Write a three-sentence summary of the forum thread below.

▶ READING PASSAGE:

--- Start ---

This looks very much like what happens when someone deletes a language from the analysis, which is why we had to write a correction to the Bouckaert et al. Indo-European paper. i.e. removing a language removes any cognate sets that only belong to that language.

This was a problem for Indo-European because we deleted 13/116 languages leading to 283 empty sites... and this affected the root age moving it from 8,466 (7,116 -10,410) to 7,579 (5,972-9,351) years. Now, R et al. here have fewer sites in this category but it suggests that the inferred age could be overinflated by a bit.

If we add the deleted Korean back in to the XML, then we get some back:

Alignment has 26/3447 problematic sites

i.e. the following have become ok: 3189, 2838, 1103, 1052, 995, still leaving quite a number of all zero sites.

.. so there are is at least another language or 3 or 4 in the nexus or the xml that got deleted.

SimonGreenhill commented 3 years ago

If @chrzyki is running these analyses, then I can easily cull the empty sites and send him an XML to run to see if it makes a difference.

chrzyki commented 3 years ago

Sounds good! I've had created a number of different variations of the XML (together with Russell) and some have finished, some are still running (e.g. particles 4/10). Happy to run another version as well. :)

--- End ---

▶ GIVEN INFORMATION:

--- Start ---

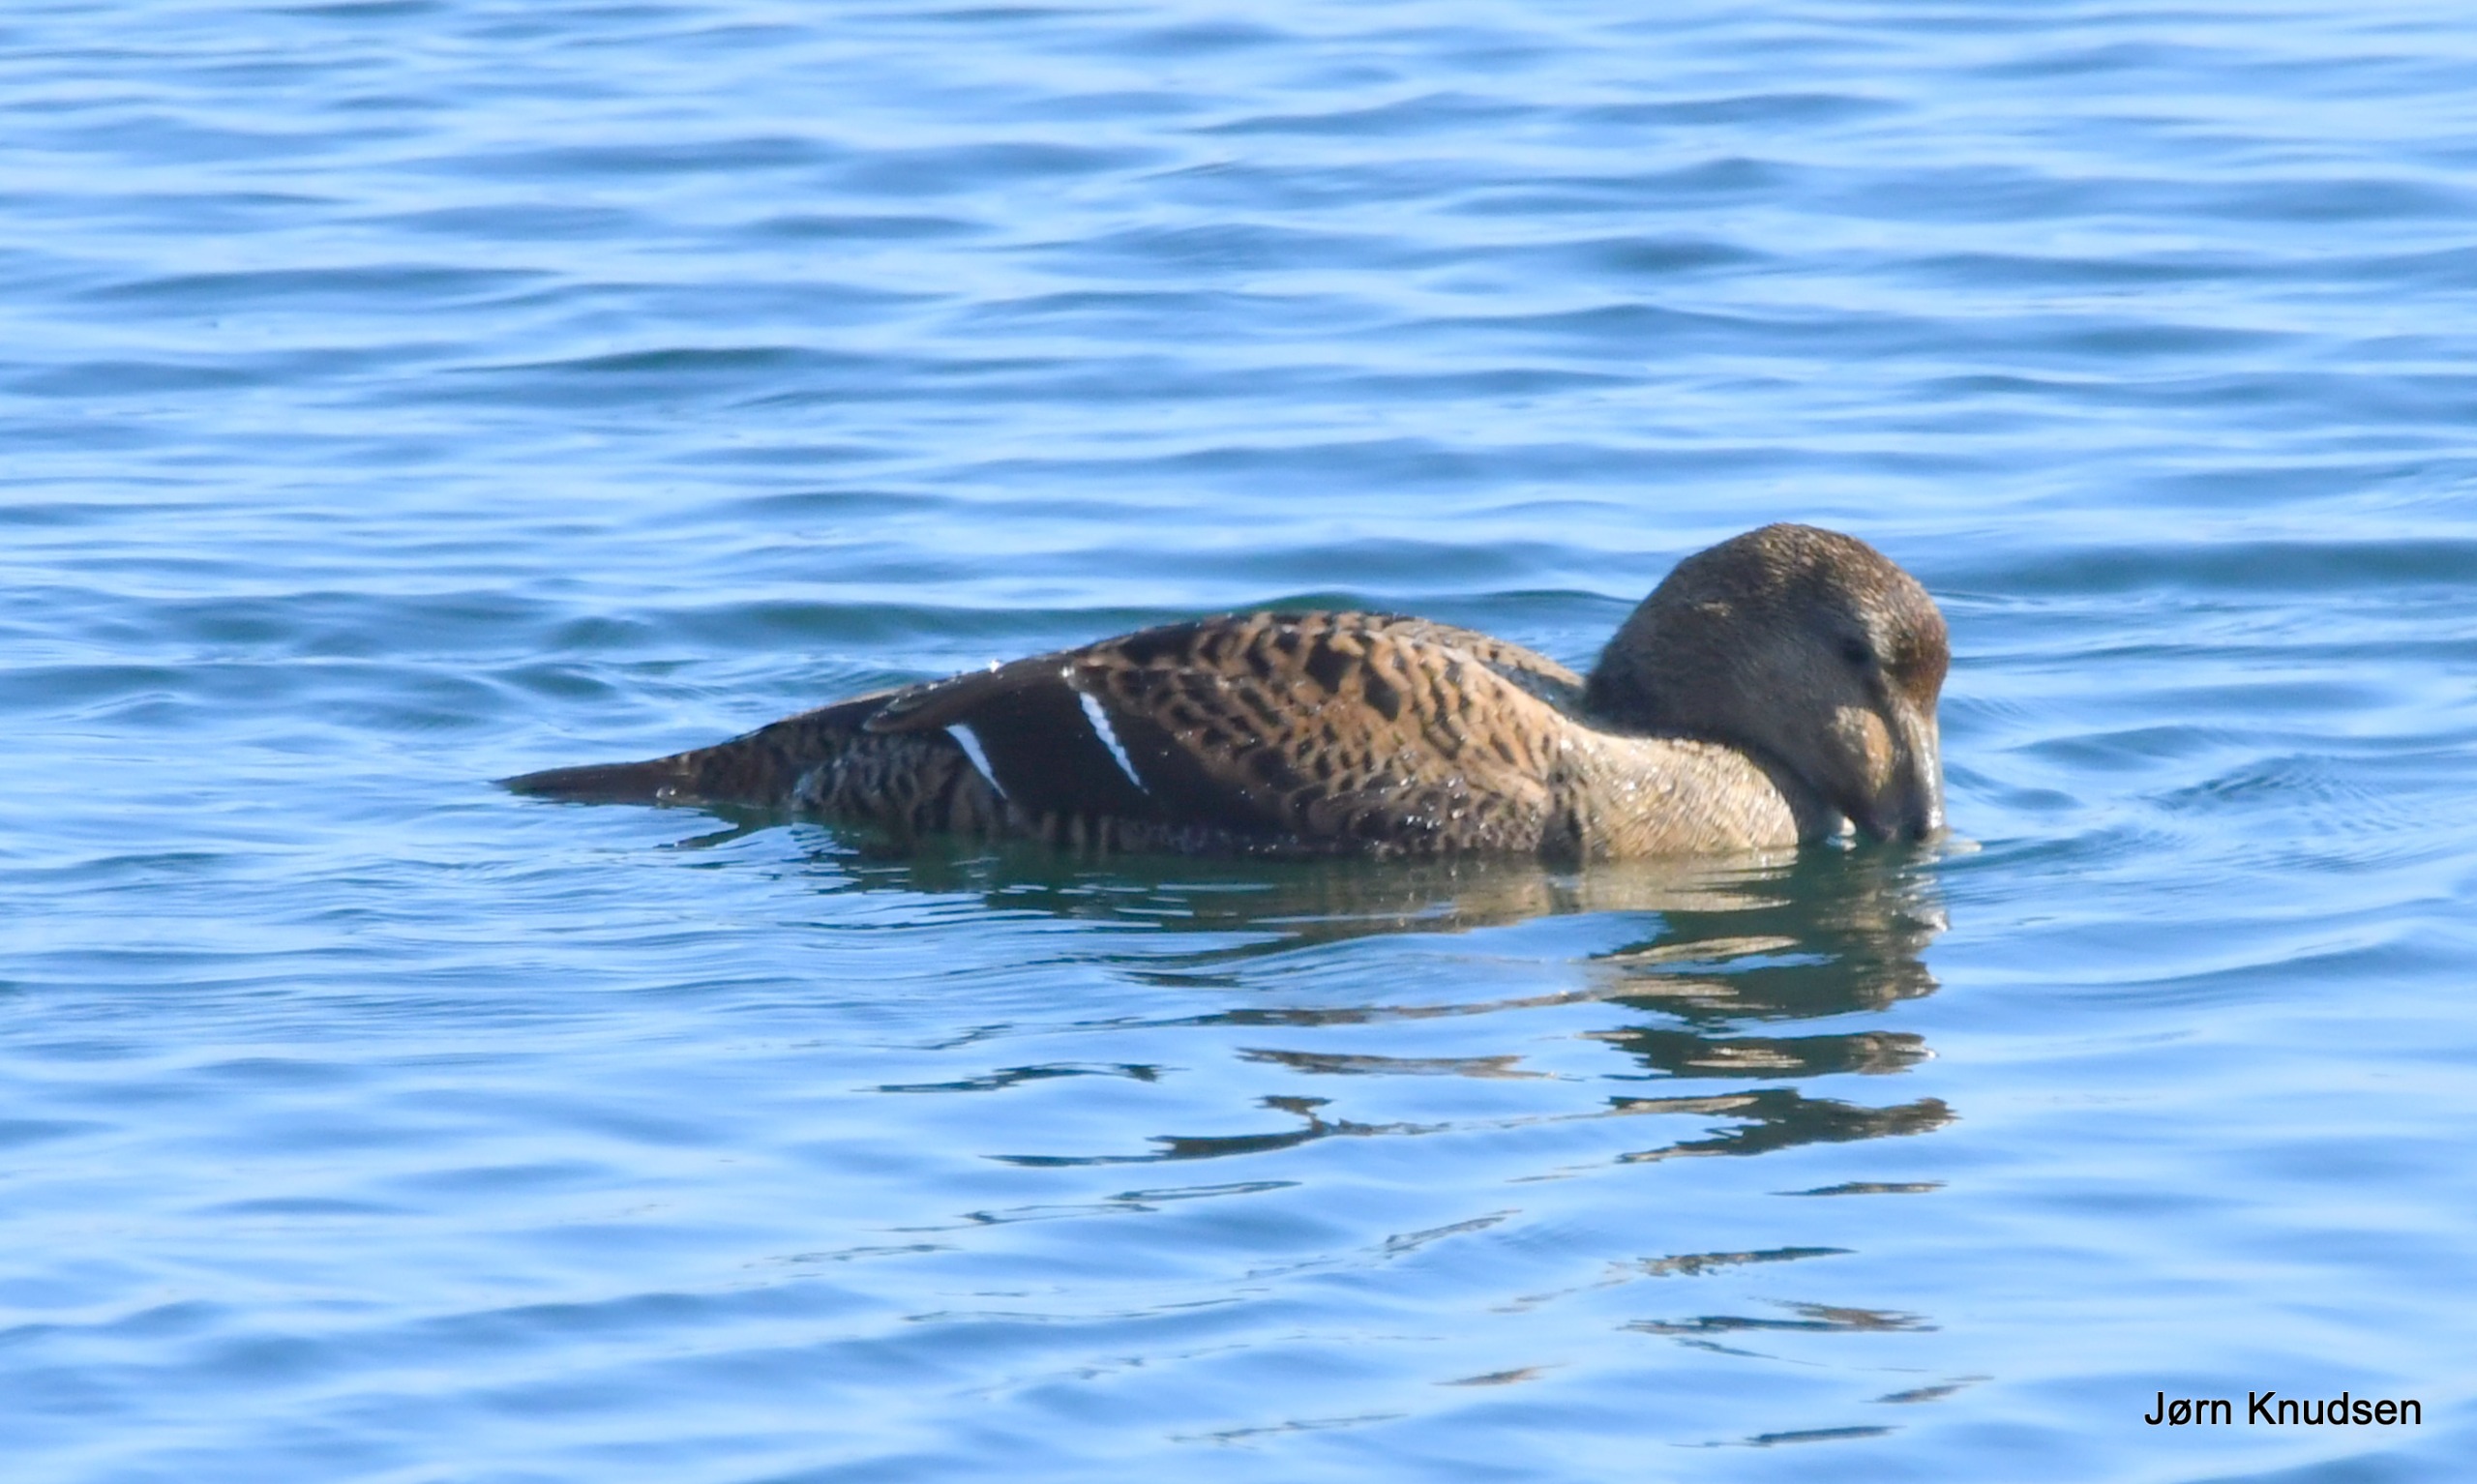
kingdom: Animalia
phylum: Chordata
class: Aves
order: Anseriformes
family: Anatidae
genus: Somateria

--- End ---
--- Start ---

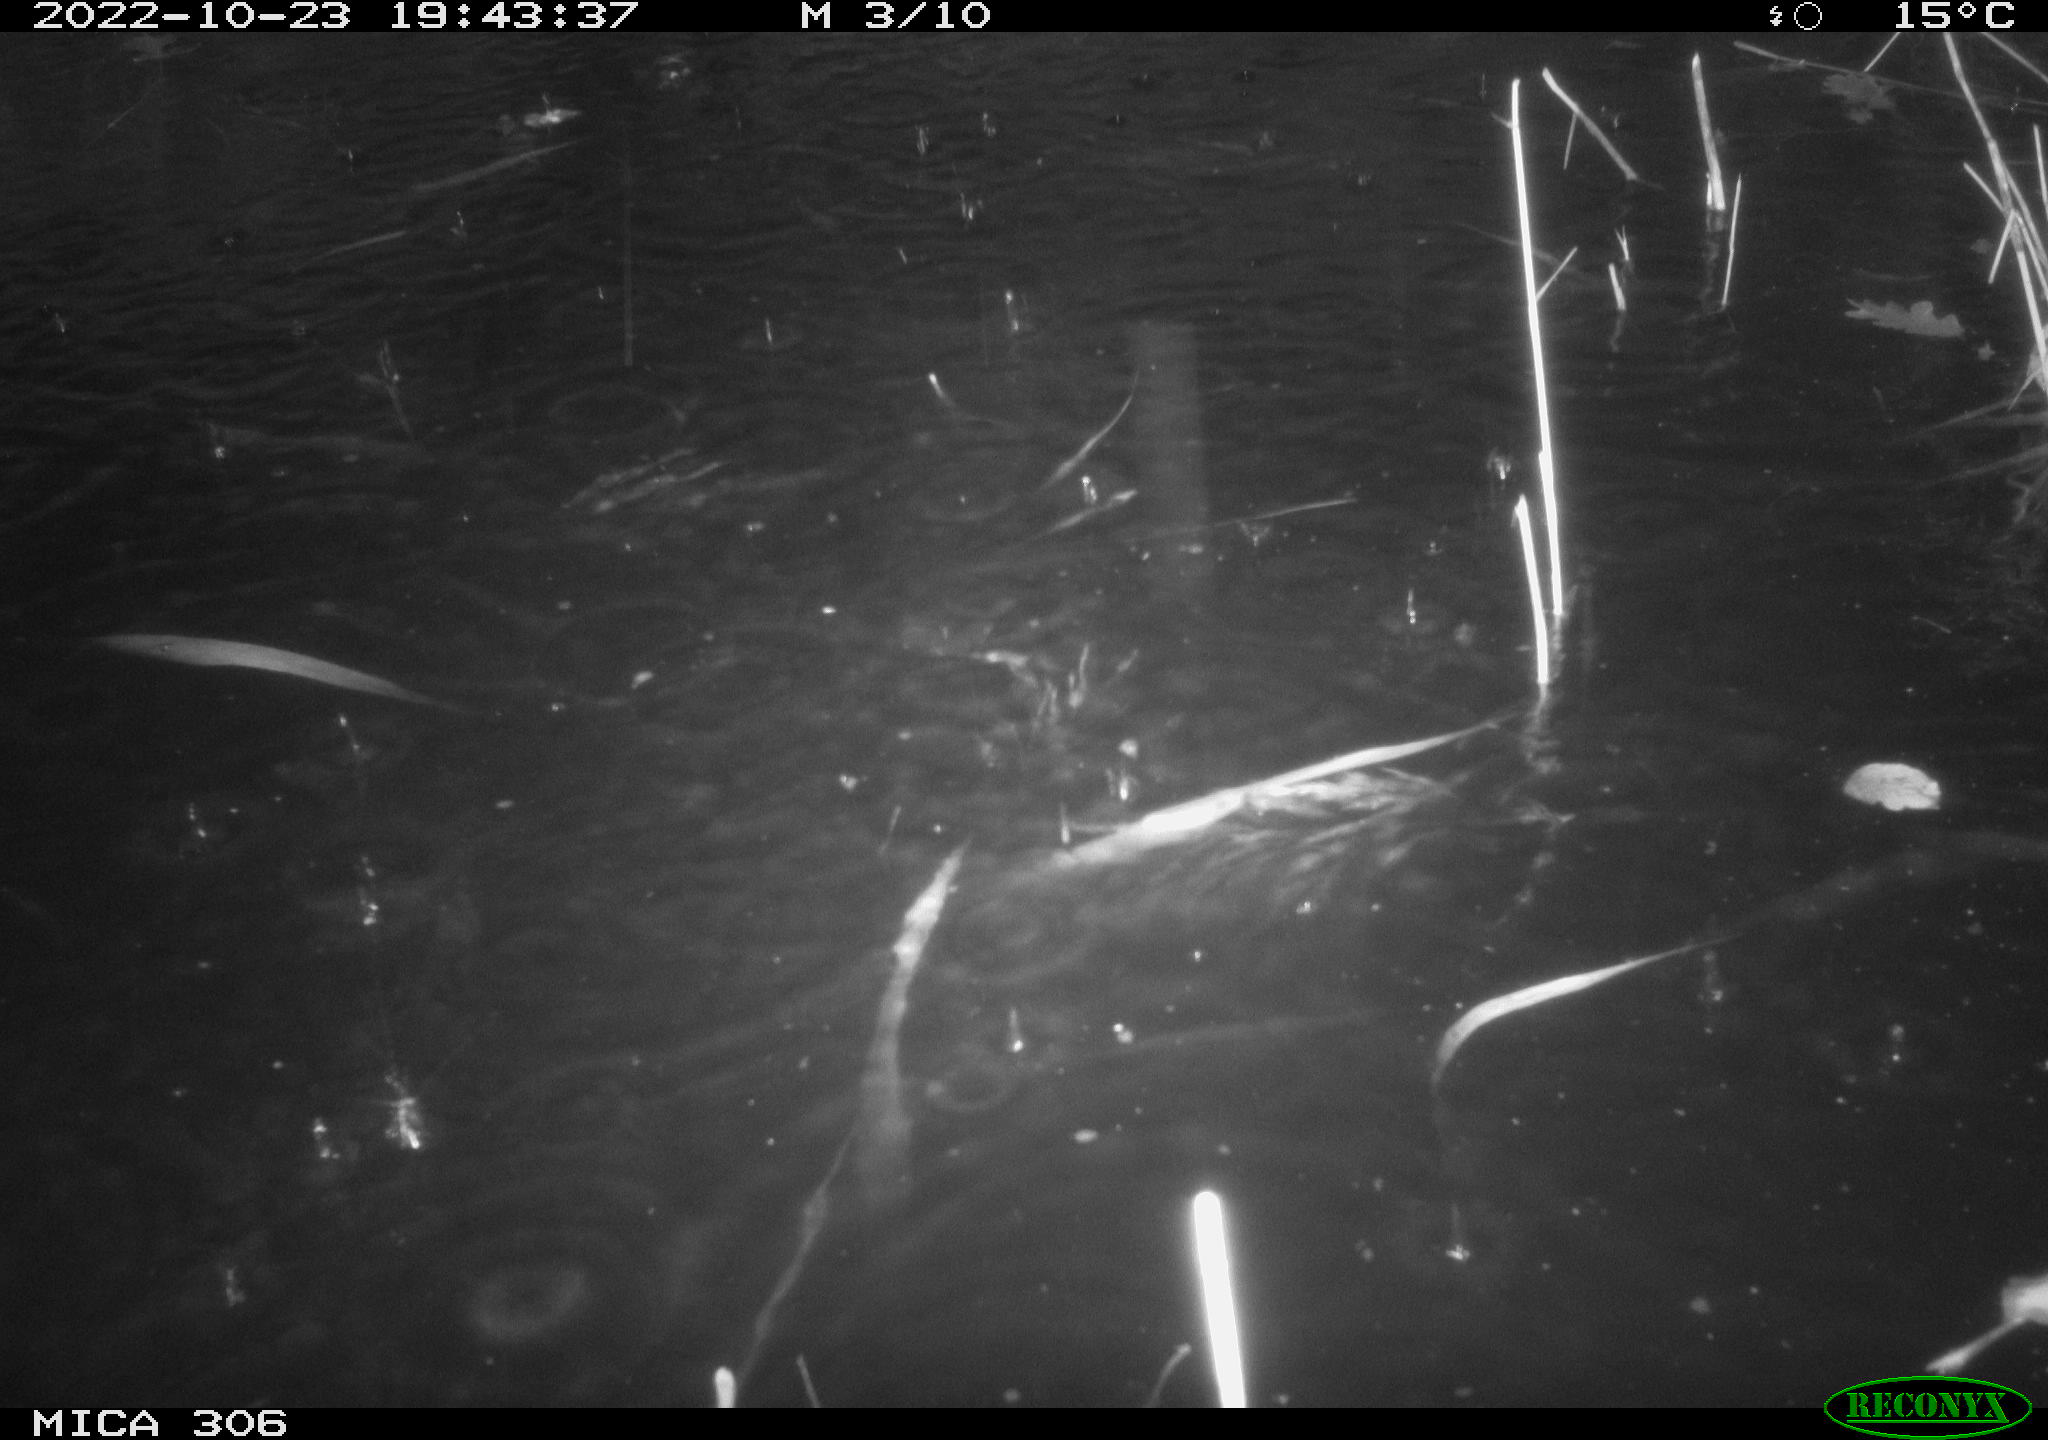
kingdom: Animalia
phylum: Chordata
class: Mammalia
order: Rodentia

--- End ---
--- Start ---

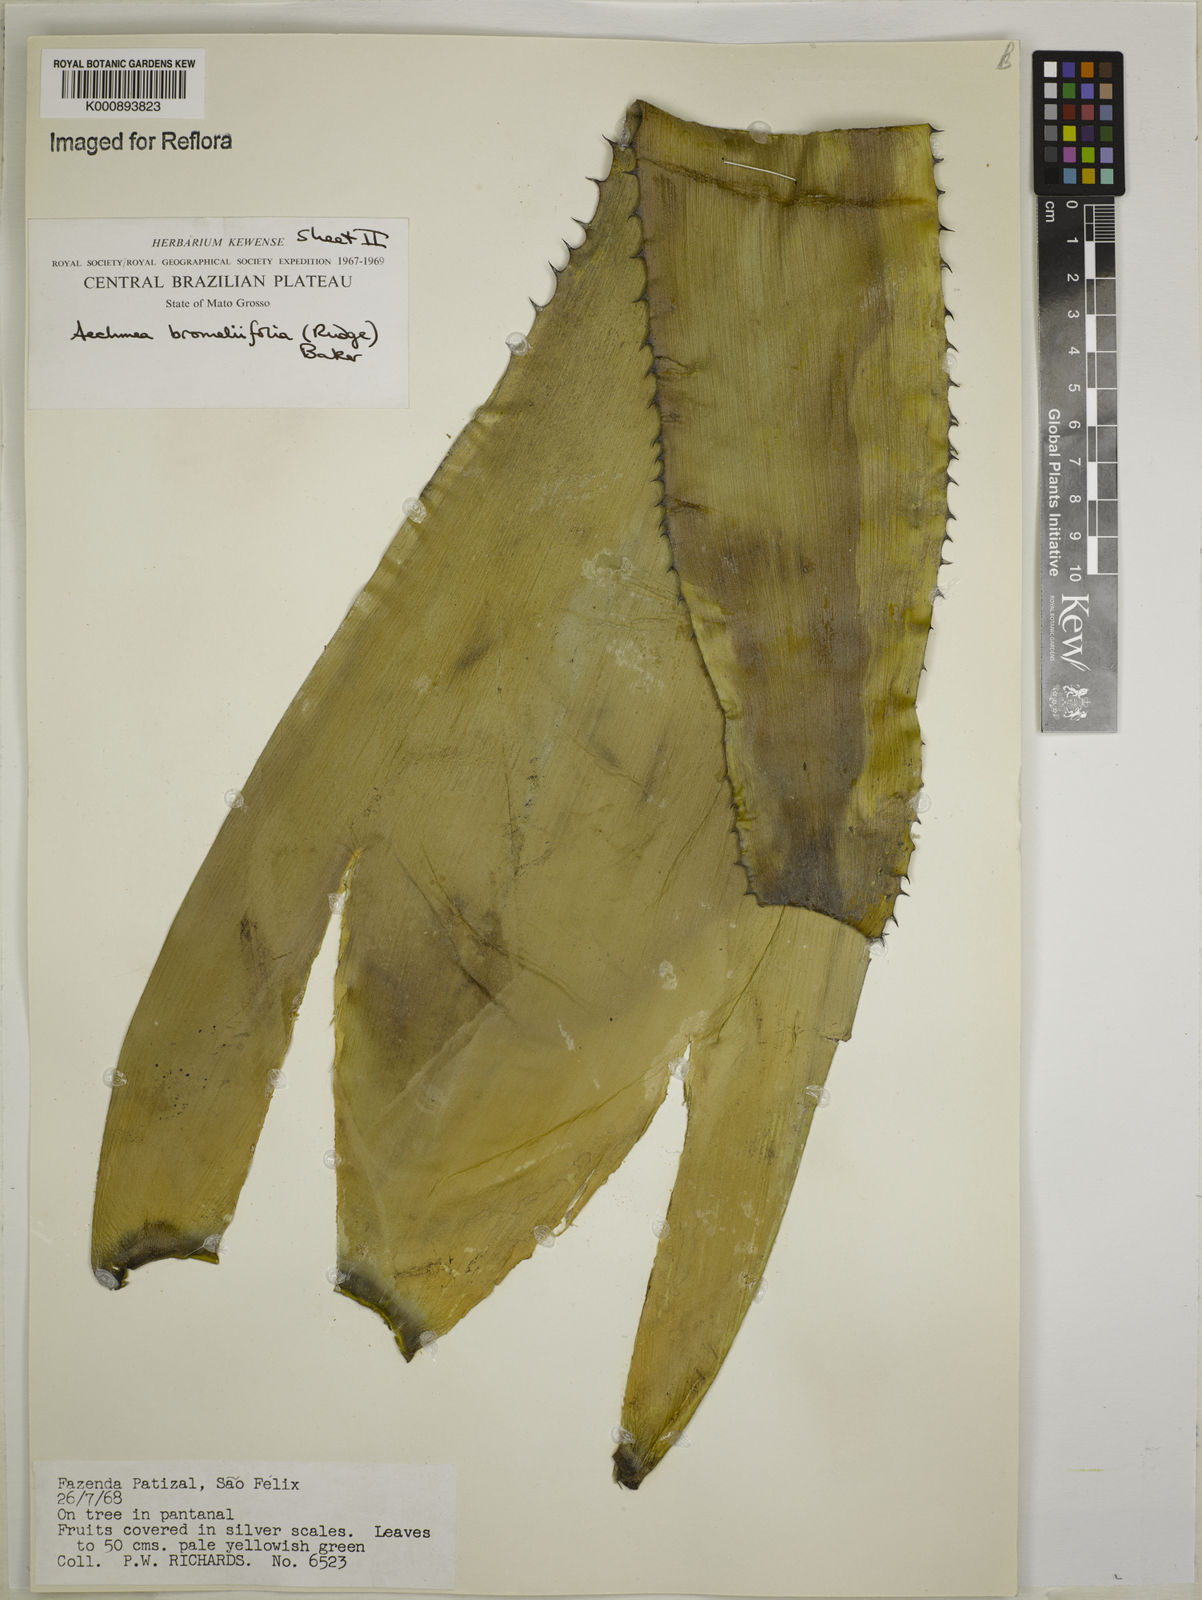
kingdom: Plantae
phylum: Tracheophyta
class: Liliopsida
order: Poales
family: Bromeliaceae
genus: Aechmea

--- End ---

▶ IN RESPONSE:
Deleting a language from the analysis removes any cognate sets that belong only to that language, leaving empty sites. In the Indo-European paper, this required a correction because it moved the root age from 8,466 to 7,579 years, and the same problem here suggests that the inferred age could be somewhat overinflated. Adding the deleted Korean back into the XML fixes some sites but still leaves 26 of 3447 problematic, which points to at least one more deleted language, so SimonGreenhill offers to cull the empty sites and send an XML, and chrzyki agrees to run another version.